Is there a correlation between how much somebody has paid to play golf and the time thenceforth required to play?

I'm wondering if some folks might think: "Well, I paid $400 for this whole 'experience', so I'm damn well going to enjoy it for as long as possible."

Is that not an understandable reaction?

Our average saturday morning round might be all about getting around quickly, but Joe Corporate wants the 'Day Out', doesn't he?

I HATE getting held up, but I 'console' myself OFTEN by thinking: "Okay, five hours here is still better than five hours at work/gardening/shopping...isn't it"?

yours, (normally in 3and1/2 hours)
the FBD.
The White River runs dark through the heart of the Town,
Washed the people coal-black from the hole in the ground.

Bill_Yates

  • Karma: +0/-0
Re:The Inertia on Slow Play
« Reply #10 on: May 20, 2007, 06:48:07 PM »
Patrick,
I think of the course Director of Golf, GM, Head Pro, etc as those who manage the golf course on a day-to-day basis and they are the ones who establish the management practices and policies for managing play on the course.

When the tour comes to town, the tour takes over those responsibilities for the week.  They then determine what they will allow in terms of slow play by what they will tolerate.

Now to answer your question for both regular play and for tournament play, "Do they (those who have management control over either situation) have the will?"  If the answer were "Yes!" this thread would not have been started.

SHORT PROBLEM A:
Return every line of the records that contains the string "isStart".
The slow-play forum discussion and the records are unrelated and should be handled as separate material.

Stored entries:

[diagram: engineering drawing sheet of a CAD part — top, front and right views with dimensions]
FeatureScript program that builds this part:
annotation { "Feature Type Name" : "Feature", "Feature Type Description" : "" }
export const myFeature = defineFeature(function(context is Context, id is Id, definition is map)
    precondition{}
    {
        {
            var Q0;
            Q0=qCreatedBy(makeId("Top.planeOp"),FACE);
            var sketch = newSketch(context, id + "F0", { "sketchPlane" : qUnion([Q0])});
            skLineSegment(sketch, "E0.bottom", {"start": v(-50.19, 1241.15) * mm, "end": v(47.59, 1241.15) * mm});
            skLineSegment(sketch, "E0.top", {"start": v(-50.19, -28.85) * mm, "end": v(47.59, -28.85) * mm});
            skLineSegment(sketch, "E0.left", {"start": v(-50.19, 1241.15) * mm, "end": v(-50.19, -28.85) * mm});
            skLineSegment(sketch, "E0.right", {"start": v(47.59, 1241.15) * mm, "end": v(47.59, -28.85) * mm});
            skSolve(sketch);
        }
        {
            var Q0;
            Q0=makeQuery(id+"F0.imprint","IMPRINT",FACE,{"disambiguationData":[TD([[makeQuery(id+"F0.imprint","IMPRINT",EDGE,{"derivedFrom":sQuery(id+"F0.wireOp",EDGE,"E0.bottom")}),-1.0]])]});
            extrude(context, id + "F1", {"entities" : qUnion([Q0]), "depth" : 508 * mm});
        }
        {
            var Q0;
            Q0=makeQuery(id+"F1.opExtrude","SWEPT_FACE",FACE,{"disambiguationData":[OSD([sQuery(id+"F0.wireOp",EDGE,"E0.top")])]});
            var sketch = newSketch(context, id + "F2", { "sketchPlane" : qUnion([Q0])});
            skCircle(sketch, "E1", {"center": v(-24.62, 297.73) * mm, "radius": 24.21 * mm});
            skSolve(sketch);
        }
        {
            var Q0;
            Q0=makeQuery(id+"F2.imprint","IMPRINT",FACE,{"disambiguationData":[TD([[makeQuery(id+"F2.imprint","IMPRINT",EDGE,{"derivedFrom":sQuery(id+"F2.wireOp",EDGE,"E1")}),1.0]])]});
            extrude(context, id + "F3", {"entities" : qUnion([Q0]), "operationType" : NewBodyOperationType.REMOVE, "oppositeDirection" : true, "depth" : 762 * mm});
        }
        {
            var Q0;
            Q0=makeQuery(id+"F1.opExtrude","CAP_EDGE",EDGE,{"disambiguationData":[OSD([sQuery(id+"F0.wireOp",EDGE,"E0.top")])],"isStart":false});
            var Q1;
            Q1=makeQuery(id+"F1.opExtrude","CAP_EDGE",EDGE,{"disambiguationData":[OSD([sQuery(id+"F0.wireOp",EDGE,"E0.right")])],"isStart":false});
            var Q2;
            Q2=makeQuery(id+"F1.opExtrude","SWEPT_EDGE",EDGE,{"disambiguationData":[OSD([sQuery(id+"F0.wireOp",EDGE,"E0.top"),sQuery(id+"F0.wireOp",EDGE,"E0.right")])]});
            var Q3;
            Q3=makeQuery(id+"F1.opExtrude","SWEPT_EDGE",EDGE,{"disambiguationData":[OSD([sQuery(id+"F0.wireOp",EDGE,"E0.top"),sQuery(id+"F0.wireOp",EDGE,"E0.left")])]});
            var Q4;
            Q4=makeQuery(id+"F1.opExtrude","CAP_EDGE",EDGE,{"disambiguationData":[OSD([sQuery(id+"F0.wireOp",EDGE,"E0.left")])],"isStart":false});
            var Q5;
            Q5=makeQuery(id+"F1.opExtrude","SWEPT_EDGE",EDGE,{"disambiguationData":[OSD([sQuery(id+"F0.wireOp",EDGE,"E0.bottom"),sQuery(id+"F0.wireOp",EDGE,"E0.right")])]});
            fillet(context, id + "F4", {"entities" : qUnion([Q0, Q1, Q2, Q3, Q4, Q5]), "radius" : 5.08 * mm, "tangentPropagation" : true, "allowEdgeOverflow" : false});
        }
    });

SHORT PROBLEM B:
Pick up the forum discussion on slow play in golf and continue it from its last sentence.

ANSWER A:
            Q0=makeQuery(id+"F1.opExtrude","CAP_EDGE",EDGE,{"disambiguationData":[OSD([sQuery(id+"F0.wireOp",EDGE,"E0.top")])],"isStart":false});
            Q1=makeQuery(id+"F1.opExtrude","CAP_EDGE",EDGE,{"disambiguationData":[OSD([sQuery(id+"F0.wireOp",EDGE,"E0.right")])],"isStart":false});
            Q4=makeQuery(id+"F1.opExtrude","CAP_EDGE",EDGE,{"disambiguationData":[OSD([sQuery(id+"F0.wireOp",EDGE,"E0.left")])],"isStart":false});

ANSWER B:
Bill Yates
www.pacemanager.com 
"When you manage the pace of play, you manage the quality of golf."

Tim Taylor

  • Karma: +0/-0
Re:The Inertia on Slow Play
« Reply #11 on: May 20, 2007, 06:57:02 PM »
Played Saturday at Cannon Ridge outside Fredericksburg, VA. It's a Dean Beman/Bobby Weed course that was designed, according to Beman, for fast play. It says so right on their web site :)

Played as a twosome behind another twosome amidst a sea of foursomes and finished in 4 hours on the dot. Not bad at all for a cart ball course with at least 9 forced carries, some narrow corridors, and a slope of 140 from the men's tees.

In thinking through why this is possible, I think the biggest thing is a compact routing with very short green-to-tee distances. In many places a cart path is shared between adjacent fairways.

Oh yeah, there were omnipresent rangers too.

Tim
« Last Edit: May 20, 2007, 06:57:47 PM by Tim Taylor »

Patrick_Mucci

Re:The Inertia on Slow Play
« Reply #12 on: May 20, 2007, 07:05:13 PM »
Patrick,
I think of the course Director of Golf, GM, Head Pro, etc as those who manage the golf course on a day-to-day basis and they are the ones who establish the management practices and policies for managing play on the course.

Bill,

Ask yourself this question.

Is it fair of a club to ask that the Director of golf or the Head Pro get invovled in the policing of slow play on the golf course ?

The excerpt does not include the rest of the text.